In Schneider’s Derelict Self series, she poses with a male analogue of herself. Stuck together and moving in unison in identical outfits, the pair could be brother and sister going about their business in austerely staged scenes. It becomes apparent, however, that this is one bifurcated self, male and female, moving about in unison.

As they fight, bathe, shop and eat in unison, a palpable alienation is suggested. The two halves of the self made visible seem lonelier for being made so. Only in Bar, where her male half tentatively embraces a woman in the seclusion of a cubbyhole, is there a possibility of intimacy, fraught as it is with conflict.

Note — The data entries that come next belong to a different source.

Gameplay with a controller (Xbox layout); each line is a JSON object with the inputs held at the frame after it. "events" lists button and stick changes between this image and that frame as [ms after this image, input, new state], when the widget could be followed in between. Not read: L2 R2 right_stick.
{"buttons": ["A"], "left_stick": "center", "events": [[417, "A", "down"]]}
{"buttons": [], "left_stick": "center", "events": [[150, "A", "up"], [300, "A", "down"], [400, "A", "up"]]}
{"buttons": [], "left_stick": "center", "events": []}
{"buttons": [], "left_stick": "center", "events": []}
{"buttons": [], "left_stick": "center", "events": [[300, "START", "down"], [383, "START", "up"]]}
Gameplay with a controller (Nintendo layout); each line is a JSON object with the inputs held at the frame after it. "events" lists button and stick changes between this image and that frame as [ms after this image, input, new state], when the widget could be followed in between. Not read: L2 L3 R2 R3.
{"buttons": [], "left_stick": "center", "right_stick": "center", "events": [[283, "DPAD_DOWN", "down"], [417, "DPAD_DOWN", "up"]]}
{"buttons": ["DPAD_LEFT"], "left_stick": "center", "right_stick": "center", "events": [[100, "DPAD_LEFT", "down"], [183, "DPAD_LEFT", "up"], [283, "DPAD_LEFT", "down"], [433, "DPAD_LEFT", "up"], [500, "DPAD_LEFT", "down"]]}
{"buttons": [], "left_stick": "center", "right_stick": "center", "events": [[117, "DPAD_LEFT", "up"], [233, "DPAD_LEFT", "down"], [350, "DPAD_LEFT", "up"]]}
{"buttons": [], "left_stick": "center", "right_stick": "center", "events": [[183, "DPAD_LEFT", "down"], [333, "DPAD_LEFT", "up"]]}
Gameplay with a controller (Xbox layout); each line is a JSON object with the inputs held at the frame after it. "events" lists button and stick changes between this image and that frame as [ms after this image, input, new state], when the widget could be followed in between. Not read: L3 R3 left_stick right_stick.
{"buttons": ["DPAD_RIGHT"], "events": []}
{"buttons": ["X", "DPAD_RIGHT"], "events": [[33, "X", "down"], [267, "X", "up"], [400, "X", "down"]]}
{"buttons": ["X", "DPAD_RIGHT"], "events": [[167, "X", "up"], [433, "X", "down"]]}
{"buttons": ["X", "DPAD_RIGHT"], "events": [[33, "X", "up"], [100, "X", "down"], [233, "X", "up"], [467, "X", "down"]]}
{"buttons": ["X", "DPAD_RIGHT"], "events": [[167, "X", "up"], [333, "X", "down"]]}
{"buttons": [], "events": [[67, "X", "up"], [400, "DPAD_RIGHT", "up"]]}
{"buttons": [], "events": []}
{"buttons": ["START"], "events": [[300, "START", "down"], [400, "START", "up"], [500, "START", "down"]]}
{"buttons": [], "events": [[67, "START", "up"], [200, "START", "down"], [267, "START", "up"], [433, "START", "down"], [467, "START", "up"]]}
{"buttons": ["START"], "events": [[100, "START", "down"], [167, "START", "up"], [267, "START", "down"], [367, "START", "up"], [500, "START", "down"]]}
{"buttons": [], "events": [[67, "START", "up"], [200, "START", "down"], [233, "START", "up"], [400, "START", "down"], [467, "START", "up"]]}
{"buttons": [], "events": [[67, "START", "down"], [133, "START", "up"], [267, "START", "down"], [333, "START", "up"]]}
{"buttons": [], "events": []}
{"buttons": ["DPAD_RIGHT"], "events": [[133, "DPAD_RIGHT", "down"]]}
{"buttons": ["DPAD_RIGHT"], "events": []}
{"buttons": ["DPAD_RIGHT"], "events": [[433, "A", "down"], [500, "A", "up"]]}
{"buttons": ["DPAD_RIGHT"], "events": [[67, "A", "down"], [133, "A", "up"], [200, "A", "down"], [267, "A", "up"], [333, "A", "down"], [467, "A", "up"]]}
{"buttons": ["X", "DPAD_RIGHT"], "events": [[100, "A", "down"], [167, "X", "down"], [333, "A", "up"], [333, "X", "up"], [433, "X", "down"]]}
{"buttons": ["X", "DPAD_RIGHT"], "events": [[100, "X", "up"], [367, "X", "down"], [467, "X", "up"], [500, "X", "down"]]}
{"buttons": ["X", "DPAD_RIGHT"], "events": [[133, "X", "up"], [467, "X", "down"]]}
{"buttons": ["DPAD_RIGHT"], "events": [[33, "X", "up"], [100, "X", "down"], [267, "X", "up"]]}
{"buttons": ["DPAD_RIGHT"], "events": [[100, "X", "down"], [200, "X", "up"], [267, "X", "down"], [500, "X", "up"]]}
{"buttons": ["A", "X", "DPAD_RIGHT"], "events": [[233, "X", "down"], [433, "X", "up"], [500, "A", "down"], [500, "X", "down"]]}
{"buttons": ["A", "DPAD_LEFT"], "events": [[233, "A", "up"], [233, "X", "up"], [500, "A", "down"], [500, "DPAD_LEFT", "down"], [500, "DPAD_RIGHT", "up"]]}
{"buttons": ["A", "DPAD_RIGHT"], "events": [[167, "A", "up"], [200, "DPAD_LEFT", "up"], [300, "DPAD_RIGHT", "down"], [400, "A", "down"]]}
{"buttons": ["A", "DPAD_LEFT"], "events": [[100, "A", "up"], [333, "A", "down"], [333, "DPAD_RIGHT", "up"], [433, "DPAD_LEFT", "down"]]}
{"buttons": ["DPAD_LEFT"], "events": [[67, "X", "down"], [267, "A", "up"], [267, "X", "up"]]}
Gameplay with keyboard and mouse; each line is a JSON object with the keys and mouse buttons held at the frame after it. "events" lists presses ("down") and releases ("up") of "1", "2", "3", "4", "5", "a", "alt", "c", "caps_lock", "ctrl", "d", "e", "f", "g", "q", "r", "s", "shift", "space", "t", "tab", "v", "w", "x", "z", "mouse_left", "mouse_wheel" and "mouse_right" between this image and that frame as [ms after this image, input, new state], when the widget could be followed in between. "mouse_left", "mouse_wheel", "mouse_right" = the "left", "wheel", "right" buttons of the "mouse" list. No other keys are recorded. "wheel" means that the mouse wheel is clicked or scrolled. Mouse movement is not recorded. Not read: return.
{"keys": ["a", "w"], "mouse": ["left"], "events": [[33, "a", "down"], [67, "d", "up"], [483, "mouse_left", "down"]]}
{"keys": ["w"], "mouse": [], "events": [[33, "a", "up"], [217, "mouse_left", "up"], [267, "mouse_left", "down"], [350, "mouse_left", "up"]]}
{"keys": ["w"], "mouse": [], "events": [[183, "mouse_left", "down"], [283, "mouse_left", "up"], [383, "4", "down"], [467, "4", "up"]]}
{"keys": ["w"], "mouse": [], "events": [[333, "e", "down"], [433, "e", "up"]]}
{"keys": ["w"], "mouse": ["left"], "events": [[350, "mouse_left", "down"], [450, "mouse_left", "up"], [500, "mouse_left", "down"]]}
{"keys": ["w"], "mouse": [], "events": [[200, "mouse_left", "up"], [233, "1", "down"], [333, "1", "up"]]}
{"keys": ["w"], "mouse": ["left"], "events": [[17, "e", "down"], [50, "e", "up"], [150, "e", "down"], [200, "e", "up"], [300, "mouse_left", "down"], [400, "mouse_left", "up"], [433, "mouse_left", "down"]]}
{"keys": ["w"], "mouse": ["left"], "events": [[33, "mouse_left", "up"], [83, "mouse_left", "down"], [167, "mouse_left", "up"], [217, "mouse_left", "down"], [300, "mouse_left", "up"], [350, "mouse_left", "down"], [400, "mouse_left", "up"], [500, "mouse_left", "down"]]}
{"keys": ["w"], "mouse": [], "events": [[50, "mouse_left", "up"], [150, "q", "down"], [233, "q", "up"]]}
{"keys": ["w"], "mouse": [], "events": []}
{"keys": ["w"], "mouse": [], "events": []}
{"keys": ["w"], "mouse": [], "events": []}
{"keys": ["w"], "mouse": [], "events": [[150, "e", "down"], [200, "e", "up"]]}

The series attempts to paint a complex portrait of self in tightly controlled and neutral tones.

Murphy shies away from self and focuses instead on family, constructing a meta-drama where his relatives inhabit different fictional scenarios. A brother broods outside a toolshed. His mother looks vulnerable seated on the edge of a massage table. These are Hitchcockian stills: claustrophobic windows into family tension, laden with loaded symbolism.

In Murphy The Dog, all the elements of the modern family home – a ferocious guard dog, propane under pressure and a ballerina tchotchke referencing the dream of domestic refinement – are brought together in a subtle but highly charged trifecta.

Not mere photographs, these seem more like film stills from a waking dream that teeter on the brink of something intangible.